• _TASK STATEMENT_: Exactly as written and without the pictures, output the entries below.

---

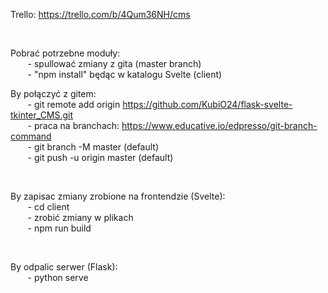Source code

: Trello: https://trello.com/b/4Qum36NH/cms

</br>

Pobrać potrzebne moduły: </br>
&nbsp;&nbsp;&nbsp;&nbsp;&nbsp;&nbsp; - spullować zmiany z gita (master branch) </br>
&nbsp;&nbsp;&nbsp;&nbsp;&nbsp;&nbsp; - "npm install" będąc w katalogu Svelte (client) </br>

By połączyć z gitem: </br>
    &nbsp;&nbsp;&nbsp;&nbsp;&nbsp;&nbsp; - git remote add origin https://github.com/KubiO24/flask-svelte-tkinter_CMS.git </br>
    &nbsp;&nbsp;&nbsp;&nbsp;&nbsp;&nbsp; - praca na branchach: https://www.educative.io/edpresso/git-branch-command </br>
    &nbsp;&nbsp;&nbsp;&nbsp;&nbsp;&nbsp; - git branch -M master (default) </br>
    &nbsp;&nbsp;&nbsp;&nbsp;&nbsp;&nbsp; - git push -u origin master (default)
    
</br>

By zapisac zmiany zrobione na frontendzie (Svelte):</br>
    &nbsp;&nbsp;&nbsp;&nbsp;&nbsp;&nbsp; - cd client</br>
    &nbsp;&nbsp;&nbsp;&nbsp;&nbsp;&nbsp; - zrobić zmiany w plikach</br>
    &nbsp;&nbsp;&nbsp;&nbsp;&nbsp;&nbsp; - npm run build

</br>

By odpalic serwer (Flask): </br>
    &nbsp;&nbsp;&nbsp;&nbsp;&nbsp;&nbsp; - python serve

---

• _SOLUTION TO THIS TASK_:
Source code

: Trello: https://trello.com/b/4Qum36NH/cms

</br>

Pobrać potrzebne moduły: </br>
&nbsp;&nbsp;&nbsp;&nbsp;&nbsp;&nbsp; - spullować zmiany z gita (master branch) </br>
&nbsp;&nbsp;&nbsp;&nbsp;&nbsp;&nbsp; - "npm install" będąc w katalogu Svelte (client) </br>

By połączyć z gitem: </br>
    &nbsp;&nbsp;&nbsp;&nbsp;&nbsp;&nbsp; - git remote add origin https://github.com/KubiO24/flask-svelte-tkinter_CMS.git </br>
    &nbsp;&nbsp;&nbsp;&nbsp;&nbsp;&nbsp; - praca na branchach: https://www.educative.io/edpresso/git-branch-command </br>
    &nbsp;&nbsp;&nbsp;&nbsp;&nbsp;&nbsp; - git branch -M master (default) </br>
    &nbsp;&nbsp;&nbsp;&nbsp;&nbsp;&nbsp; - git push -u origin master (default)
    
</br>

By zapisac zmiany zrobione na frontendzie (Svelte):</br>
    &nbsp;&nbsp;&nbsp;&nbsp;&nbsp;&nbsp; - cd client</br>
    &nbsp;&nbsp;&nbsp;&nbsp;&nbsp;&nbsp; - zrobić zmiany w plikach</br>
    &nbsp;&nbsp;&nbsp;&nbsp;&nbsp;&nbsp; - npm run build

</br>

By odpalic serwer (Flask): </br>
    &nbsp;&nbsp;&nbsp;&nbsp;&nbsp;&nbsp; - python serve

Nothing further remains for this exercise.